Recently, the Canada Housing and Mortgage Corporation began publishing monthly data with a greater level of detail than previously. Monthly numbers for housing starts, units under construction and completions is now being broken down for Ottawa by dwelling type with almost no lag. This should be extremely valuable for housing researchers to inform our understanding of progress on achieving the provincial target, but also provide some insight on how the objectives are being achieved in the context of our Official Plan intensification policies.

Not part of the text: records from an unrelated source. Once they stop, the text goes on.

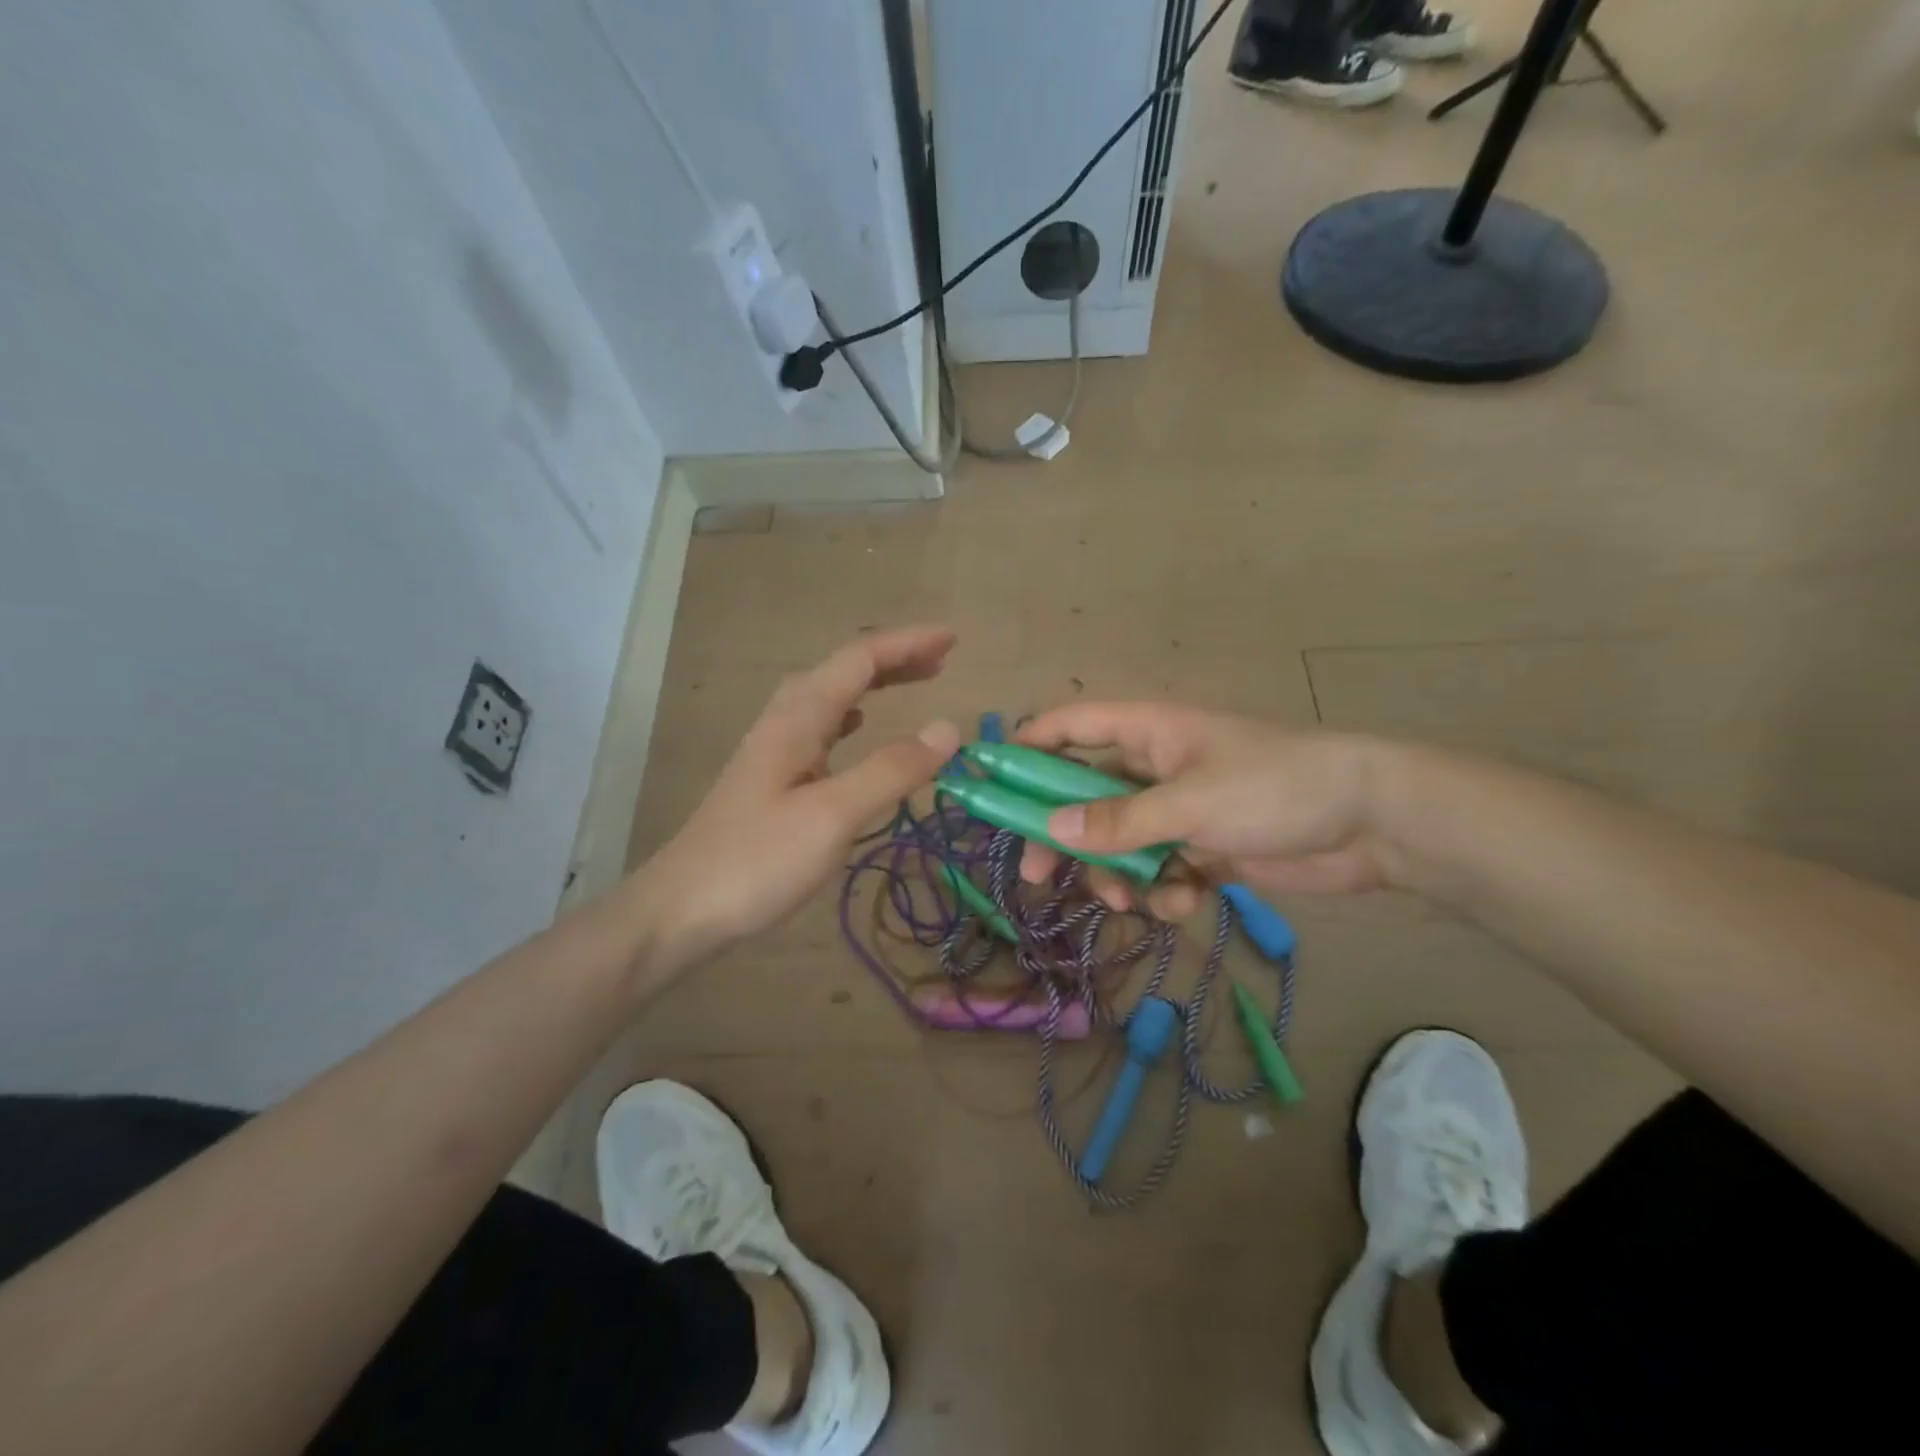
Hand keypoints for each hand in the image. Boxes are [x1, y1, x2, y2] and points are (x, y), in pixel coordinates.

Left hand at [632, 627, 959, 975]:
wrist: (680, 909)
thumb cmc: (758, 860)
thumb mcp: (834, 815)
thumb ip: (891, 769)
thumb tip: (949, 728)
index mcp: (799, 718)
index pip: (860, 660)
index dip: (908, 644)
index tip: (953, 640)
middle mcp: (785, 722)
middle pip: (843, 670)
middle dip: (895, 657)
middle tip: (943, 660)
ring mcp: (774, 750)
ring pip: (831, 696)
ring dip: (875, 682)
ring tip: (914, 682)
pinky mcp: (771, 778)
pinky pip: (821, 727)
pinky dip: (852, 715)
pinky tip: (857, 728)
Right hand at [1015, 702, 1388, 917]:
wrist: (1371, 823)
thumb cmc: (1274, 788)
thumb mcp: (1190, 803)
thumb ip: (1119, 821)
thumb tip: (1052, 831)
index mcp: (1148, 732)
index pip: (1071, 727)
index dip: (1028, 747)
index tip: (991, 781)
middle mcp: (1155, 767)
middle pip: (1085, 796)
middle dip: (1065, 836)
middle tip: (1037, 875)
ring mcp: (1179, 809)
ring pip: (1121, 842)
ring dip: (1118, 873)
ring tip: (1133, 898)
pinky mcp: (1204, 848)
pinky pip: (1161, 868)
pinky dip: (1165, 888)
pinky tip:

I don't intend for this post to be particularly analytical, and now that I have a structure in place that will allow tracking with low-effort updates my hope is that publishing these numbers will at least make the data more broadly available to Kitchissippi residents than having to download Excel sheets. I'm collecting the monthly data from CMHC in a Google sheet published here if anyone wants to look at the numbers. I'll let residents know when I've added new monthly data via my newsletter. This data might usefully be read in the context of the City's excellent Annual Development Report. The advantage of CMCH monthly reporting is that there is essentially no lag, but the ADR is a much more comprehensive document that tracks demographic trends as well as more granularity on what is being built where.

This page will be evergreen, and the charts below are being pulled from the most recent data. I'll add notes from time to time that (for now) I'll maintain on the page.

Notes

1. (March 18, 2023) Note that only 67 housing units were started in January 2023.

Notes

1. (March 18, 2023) Note that housing starts in January 2023 are too few to be visible in the chart. Of the 67 starts in January, 34 were single-detached homes, 30 were row homes and 3 were apartments.

2. (March 18, 2023) This is the first month for which a by-type breakdown is available, and my intention is to transition this chart to one that shows linear change as further months' data is published.